# Members pack.



## Emoe (Nov 18, 2013)

Hi all,
My membership pack turned up, have read through the mag, and got busy with the stickers.

Now I may be having a blonde moment, but I've used the bubble sticker, and the window sticker, the tax disc holder will get used next month,

What's the other one for? Doesn't seem to be a sticker. I'm lost!


----------



## Mrs Wallsendmag (Dec 13, 2005)

I believe you are looking at the fridge magnet :wink:


----------



## Emoe (Nov 18, 2013)

Oh.....

I haven't got a fridge in my car! Lol


----------



## Mrs Wallsendmag (Dec 13, 2005)

Do you have a magazine rack :lol: :lol:


----------



## debbie-white (Jan 19, 2014)

Mrs Wallsendmag said:


> Do you have a magazine rack :lol: :lol:


This made me laugh 

Got stuff today. Liking it 

Well done ttoc


----------



## markymark1 (Feb 12, 2014)

Hi, I recently received my web membership pack with all the lovely goodies, but I'm waiting for three copies of absolute which I ordered at the same time, does anyone know do they usually come separately :?:

Mark


----------



## malstt (Apr 18, 2007)

Hi Mark. Your mags are going in the post today.  sorry for the delay.

Sent from my GT-I9305 using Tapatalk


----------



## Eadon (Jan 31, 2014)

My magnet looks like it was cut by a four year old with those chunky plastic things they get given.

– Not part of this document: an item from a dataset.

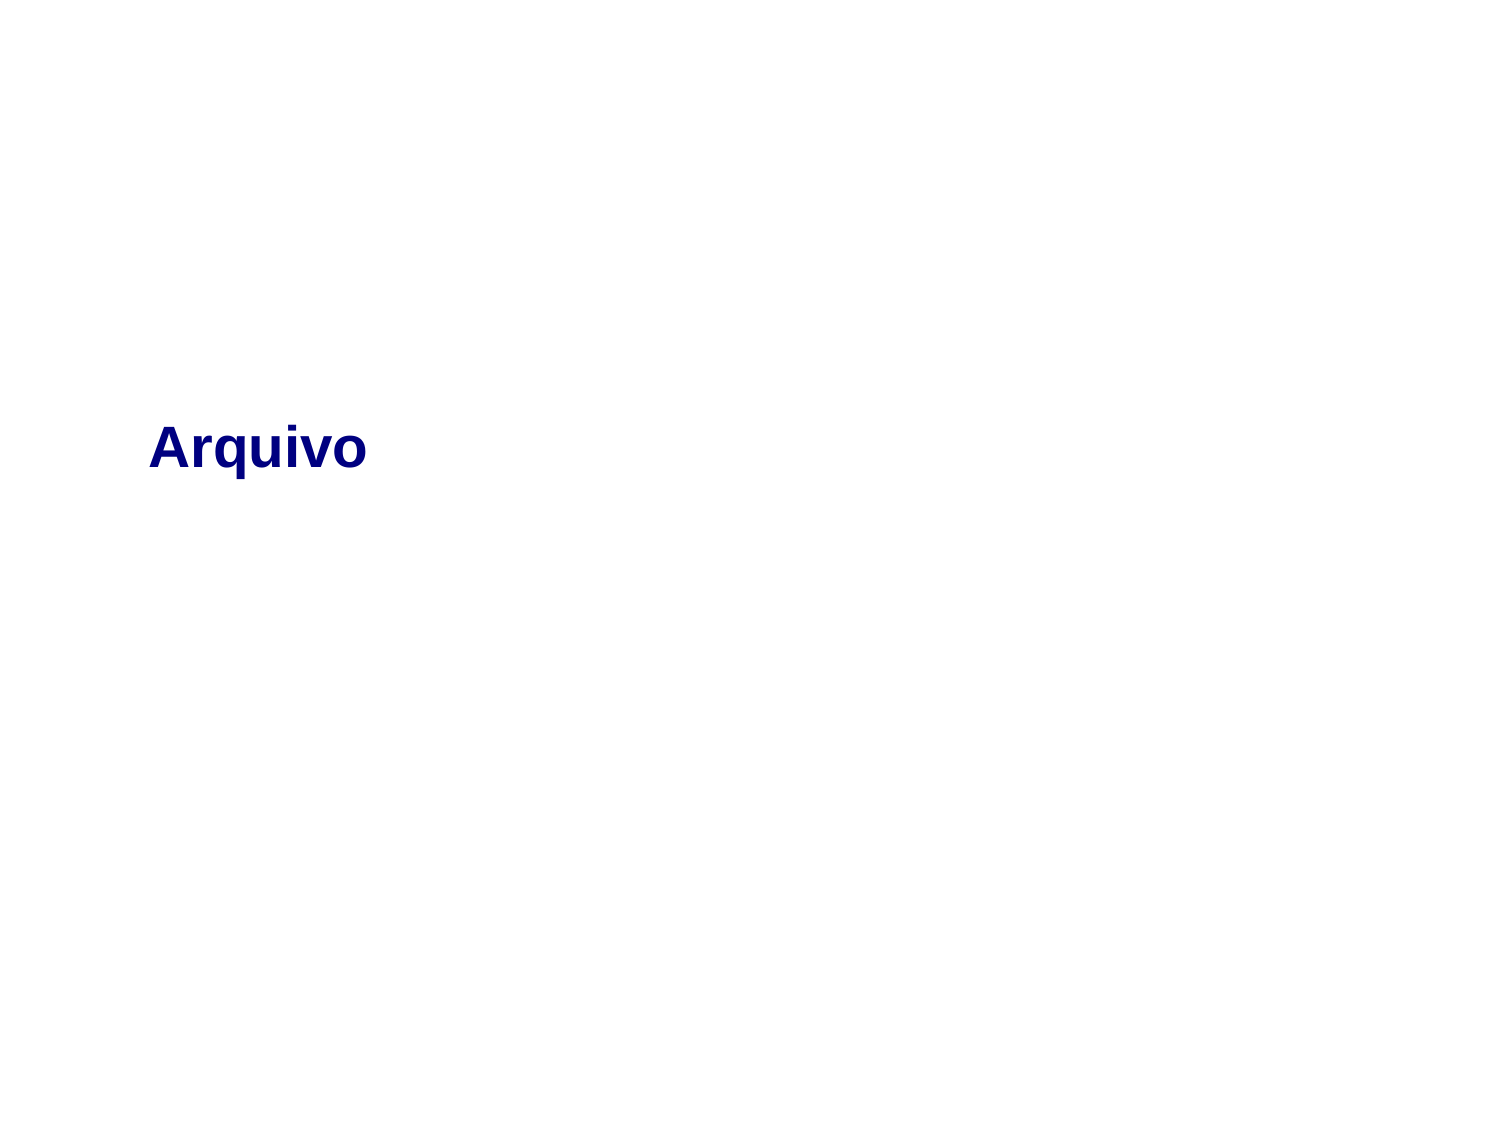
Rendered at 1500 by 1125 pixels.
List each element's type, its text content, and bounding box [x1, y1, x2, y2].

text_box Arquivo [133, 401, 1063, 487]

Couldn't even stay outside the logo allowing it to be trimmed


----------



## Lollypop86 (Oct 26, 2013)

I didnt get a fridge magnet......

J
xx


----------



## markymark1 (Feb 12, 2014)

malstt said:


> Hi Mark. Your mags are going in the post today.  sorry for the delay.
> 
> Sent from my GT-I9305 using Tapatalk


Not a problem  I'm looking forward to seeing what the format and topics are like as I'de like to make a contribution if possible.
I used to write a newsletter for one of the Bristol fishing clubs and know just how difficult it is to keep finding new things to write about, it was almost impossible to get any articles from the members at times, about 600 in all, not as many as this club but all very quick to comment if anything wasn't up to spec.
Thanks for letting me know, Mark [smiley=cheers.gif]


----------



## markymark1 (Feb 12, 2014)

All received as promised and containing some very useful articles, one being 'how to change a thermostat in a 225 tt' which is going to be very handy as I'm just about to change mine, I couldn't be more pleased 

all the best, Mark [smiley=thumbsup.gif]


----------